Copy every line of the records below word for word, leaving the pictures out of your answer.

#####

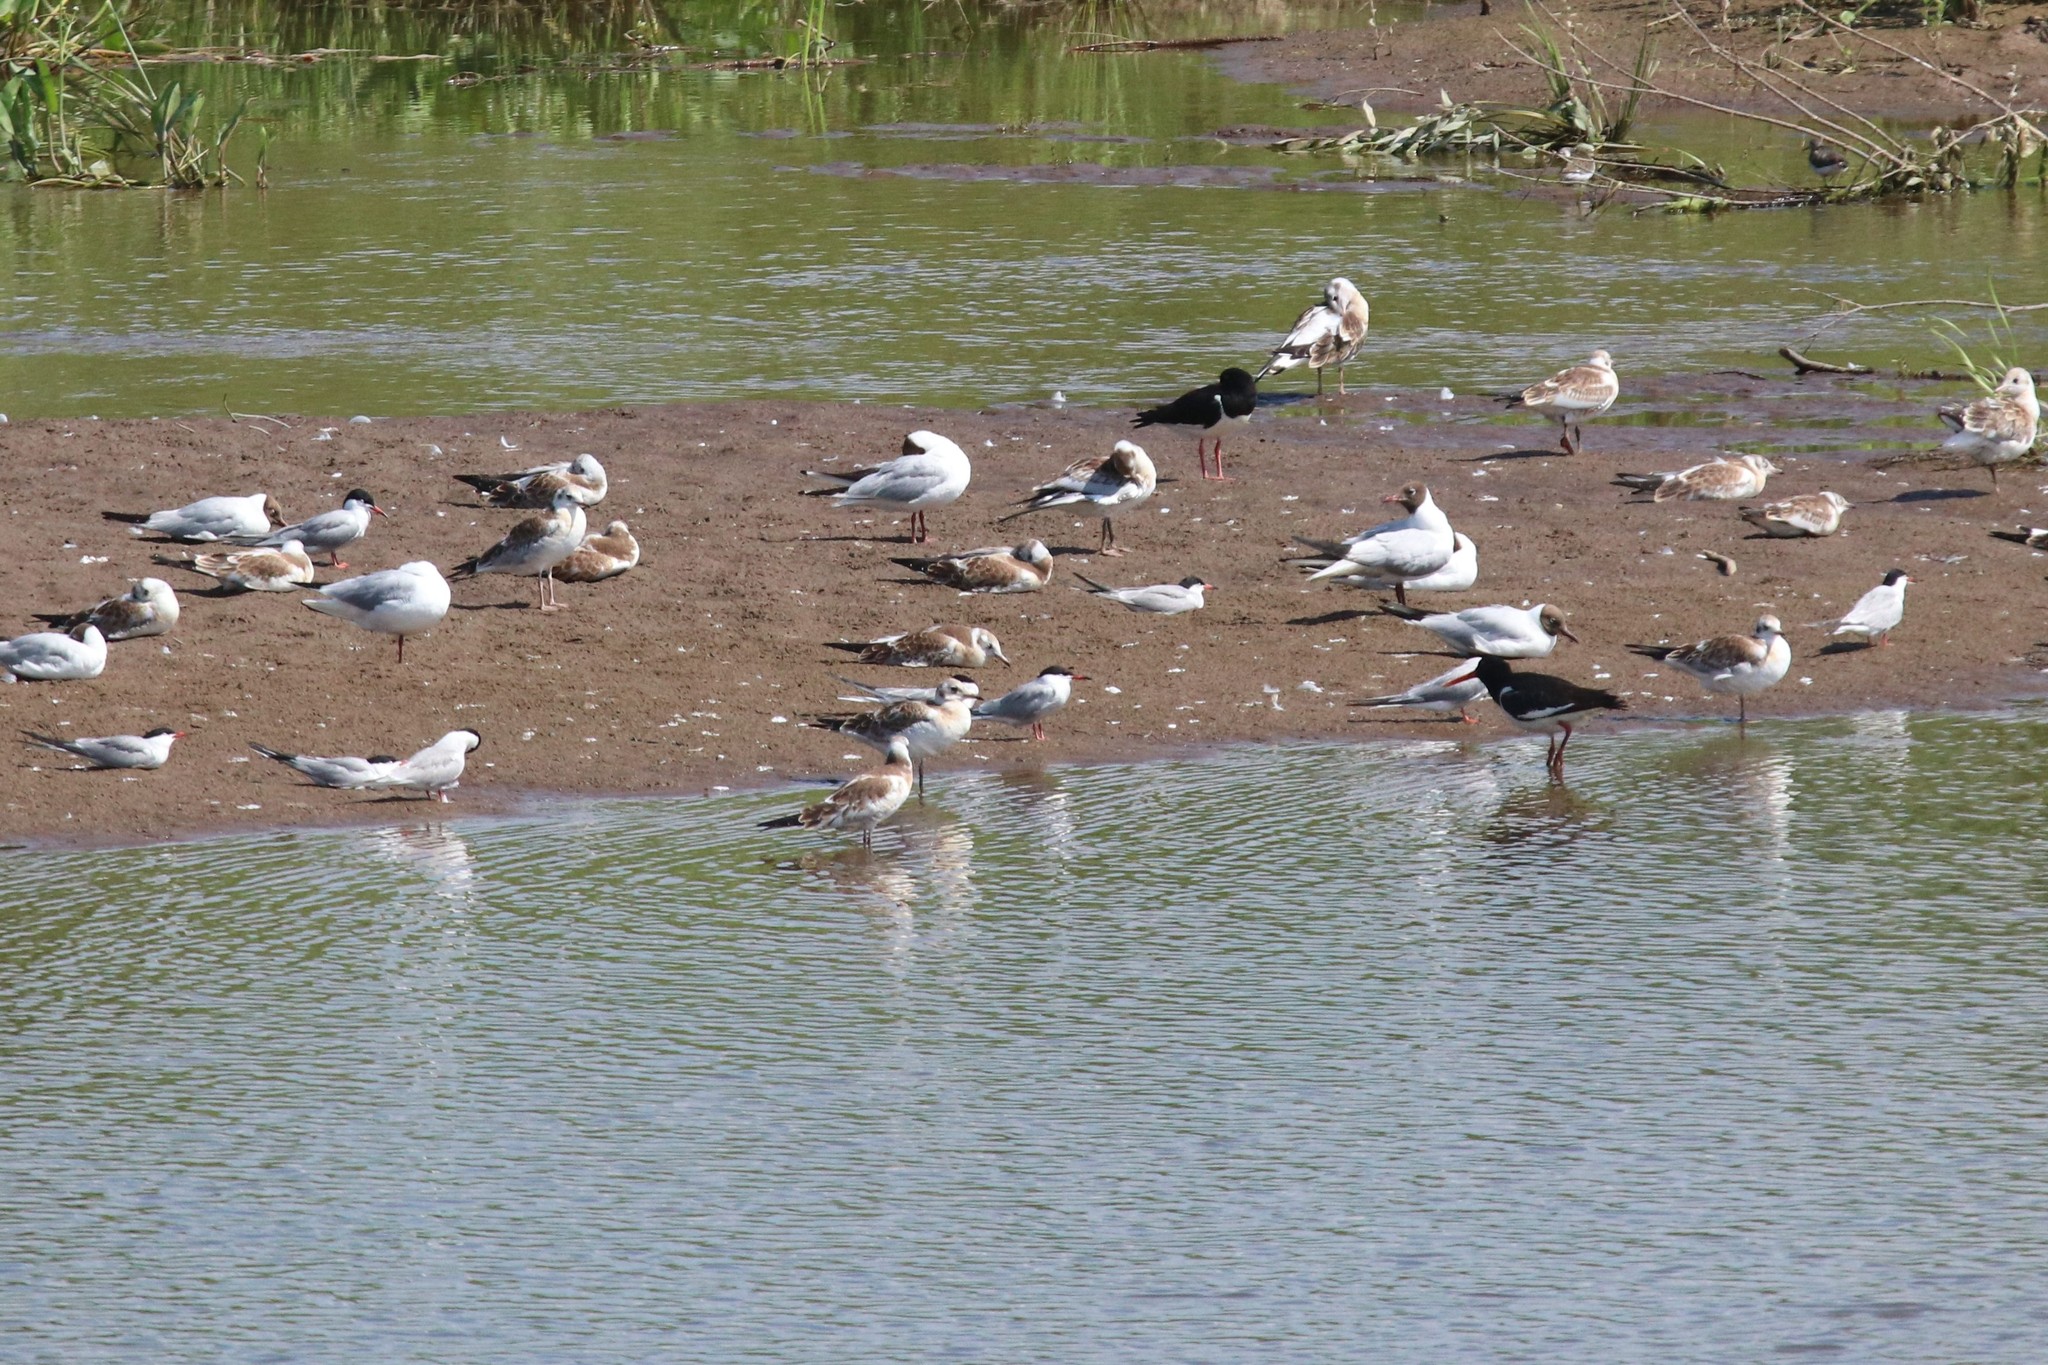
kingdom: Animalia
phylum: Chordata
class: Aves
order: Charadriiformes
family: Laridae
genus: Chroicocephalus
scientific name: Chroicocephalus ridibundus
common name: Black-headed gull
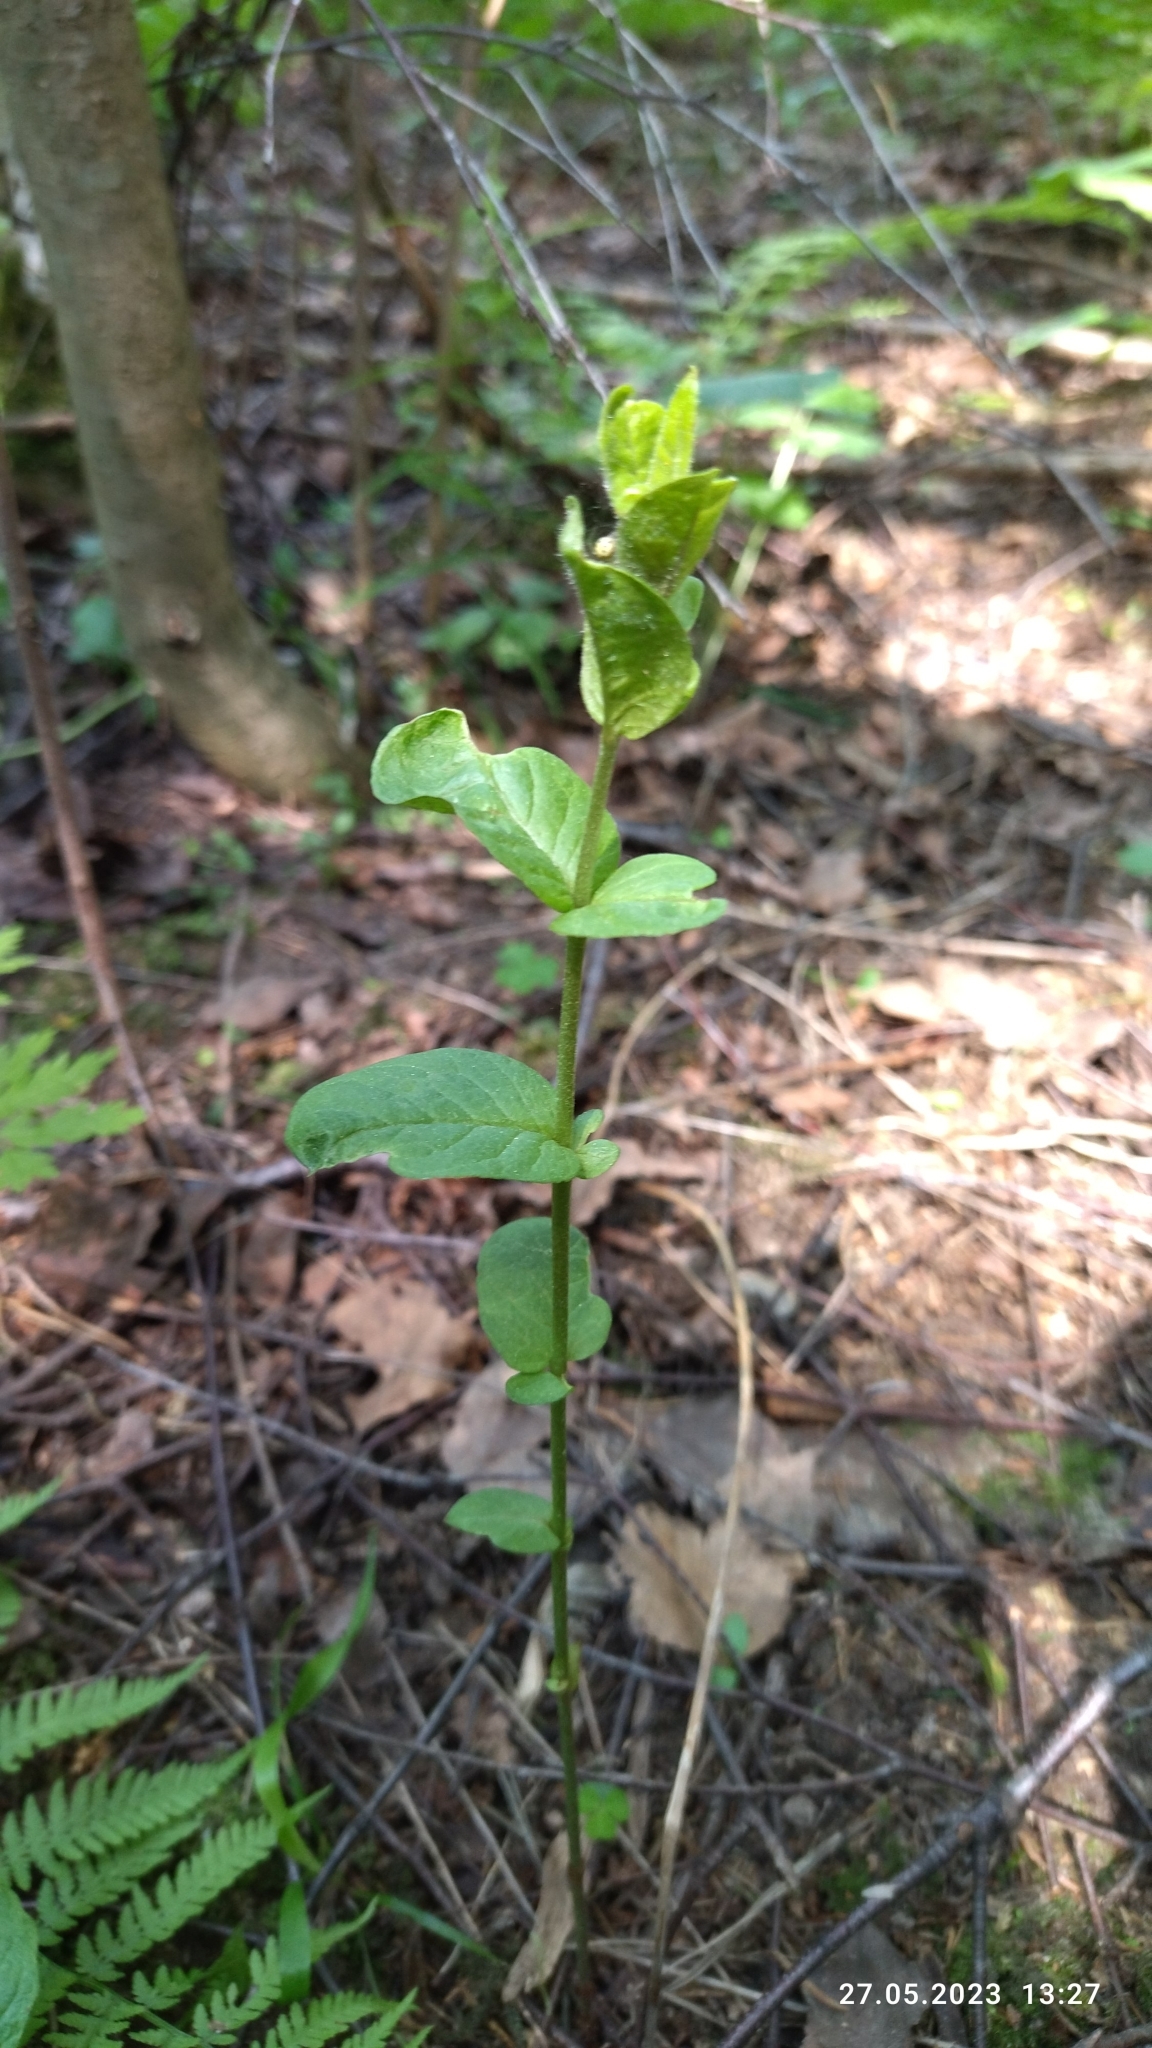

#####

**RESPONSE TO THE EXERCISE**
kingdom: Animalia
phylum: Chordata
class: Aves
order: Charadriiformes
family: Laridae
genus: Chroicocephalus
scientific name: Chroicocephalus ridibundus
common name: Black-headed gull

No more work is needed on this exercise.